At Fri, 9 Nov 2007 16:08:02 +0900,
David Flanagan wrote in [ruby-core:13326]:
> >> Q1) In step 1 above, should the default primary encoding come from the 
> >> locale environment variables (LC_ALL, LC_CTYPE, and LANG) instead of 
> >> defaulting to ASCII?
> > 
> > It's planned, but we have no mappings from locale name to
> > encoding name.  Attached is a quick hack I tried the week
> > before last.
> 
> Did you consider nl_langinfo(CODESET)?

It needs setlocale() to be called before it, which sets global
state.

> Your code looks good to me, 
> except that you don't check LC_CTYPE.  Is it your intent to be 
> conservative and assume ASCII unless the locale explicitly specifies an 
> encoding name following a .?  You're not going to choose either EUC-JP 
> or SJIS as the default for Japanese locales?
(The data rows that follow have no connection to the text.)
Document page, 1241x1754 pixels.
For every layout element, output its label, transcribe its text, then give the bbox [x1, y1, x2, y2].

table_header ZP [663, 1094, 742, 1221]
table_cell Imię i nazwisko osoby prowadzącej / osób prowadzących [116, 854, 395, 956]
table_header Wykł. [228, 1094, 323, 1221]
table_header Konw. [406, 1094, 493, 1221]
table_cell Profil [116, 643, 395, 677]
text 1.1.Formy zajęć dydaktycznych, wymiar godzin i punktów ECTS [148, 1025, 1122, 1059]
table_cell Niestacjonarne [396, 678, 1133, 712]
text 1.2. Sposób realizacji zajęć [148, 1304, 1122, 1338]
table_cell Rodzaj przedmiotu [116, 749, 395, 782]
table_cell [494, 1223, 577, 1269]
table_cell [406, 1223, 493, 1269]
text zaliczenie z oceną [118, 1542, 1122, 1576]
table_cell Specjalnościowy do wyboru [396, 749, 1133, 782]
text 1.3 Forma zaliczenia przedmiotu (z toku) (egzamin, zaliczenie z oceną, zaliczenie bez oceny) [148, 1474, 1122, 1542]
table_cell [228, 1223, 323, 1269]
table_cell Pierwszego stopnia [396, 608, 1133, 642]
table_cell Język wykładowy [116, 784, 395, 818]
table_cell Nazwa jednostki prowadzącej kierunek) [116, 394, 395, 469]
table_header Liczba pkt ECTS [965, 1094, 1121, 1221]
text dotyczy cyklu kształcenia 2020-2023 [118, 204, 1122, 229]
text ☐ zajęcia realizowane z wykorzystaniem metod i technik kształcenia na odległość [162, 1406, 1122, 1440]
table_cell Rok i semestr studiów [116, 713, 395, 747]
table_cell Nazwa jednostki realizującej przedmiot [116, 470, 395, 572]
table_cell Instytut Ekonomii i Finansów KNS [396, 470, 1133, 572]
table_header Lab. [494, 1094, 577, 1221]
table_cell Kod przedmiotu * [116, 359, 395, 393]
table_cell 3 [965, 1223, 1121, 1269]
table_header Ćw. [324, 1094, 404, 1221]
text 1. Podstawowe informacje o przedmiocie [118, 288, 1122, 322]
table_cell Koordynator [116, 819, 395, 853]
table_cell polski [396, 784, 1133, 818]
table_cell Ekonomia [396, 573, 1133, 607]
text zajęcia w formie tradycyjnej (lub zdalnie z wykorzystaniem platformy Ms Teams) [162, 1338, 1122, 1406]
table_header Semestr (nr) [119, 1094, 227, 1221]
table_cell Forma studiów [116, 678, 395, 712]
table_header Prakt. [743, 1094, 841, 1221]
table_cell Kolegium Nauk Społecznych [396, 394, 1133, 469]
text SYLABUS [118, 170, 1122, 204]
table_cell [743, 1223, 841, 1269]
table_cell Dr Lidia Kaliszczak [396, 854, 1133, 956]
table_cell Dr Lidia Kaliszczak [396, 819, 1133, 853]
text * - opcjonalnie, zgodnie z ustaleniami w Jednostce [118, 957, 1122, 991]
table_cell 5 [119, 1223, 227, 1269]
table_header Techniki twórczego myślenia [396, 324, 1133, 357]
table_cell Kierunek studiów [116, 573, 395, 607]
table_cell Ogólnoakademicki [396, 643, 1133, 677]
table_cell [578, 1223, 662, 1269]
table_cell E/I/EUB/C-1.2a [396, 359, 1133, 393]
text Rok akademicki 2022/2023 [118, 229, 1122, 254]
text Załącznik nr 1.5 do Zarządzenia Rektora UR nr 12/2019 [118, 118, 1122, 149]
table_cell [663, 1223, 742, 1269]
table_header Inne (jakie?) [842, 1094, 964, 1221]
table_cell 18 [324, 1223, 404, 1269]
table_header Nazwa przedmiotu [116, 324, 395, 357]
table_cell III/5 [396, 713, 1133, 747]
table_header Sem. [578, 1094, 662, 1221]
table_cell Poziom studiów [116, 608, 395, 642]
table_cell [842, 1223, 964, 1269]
Forgotten, thank you.  I changed locale_encoding() as
following.


static rb_encoding * locale_encoding(void) { static const char *const langs[] = {"LC_ALL", "LC_CTYPE", "LANG",}; const char *lang, *at; int i, len, idx = 0; char buf[32]; rb_encoding *enc; for (i = 0; i < sizeof(langs) / sizeof(langs[0]); ++i) { if (!(lang = getenv(langs[i]))) continue; if (!(lang = strchr(lang, '.'))) continue; at = strchr(++lang, '@'); if ((len = (at ? at - lang : strlen(lang))) >= sizeof(buf) - 1) continue; MEMCPY(buf, lang, char, len); buf[len] = 0; idx = rb_enc_find_index(buf); if (idx < 0 && len > 3 && (strncasecmp(buf, "euc", 3) == 0 || strncasecmp(buf, "utf", 3) == 0) && buf[3]) { MEMMOVE(buf + 4, buf + 3, char, len - 2); buf[3] = '-'; idx = rb_enc_find_index(buf); } enc = rb_enc_from_index(idx); if (enc) return enc; } return rb_enc_default(); }
-- Nobu Nakada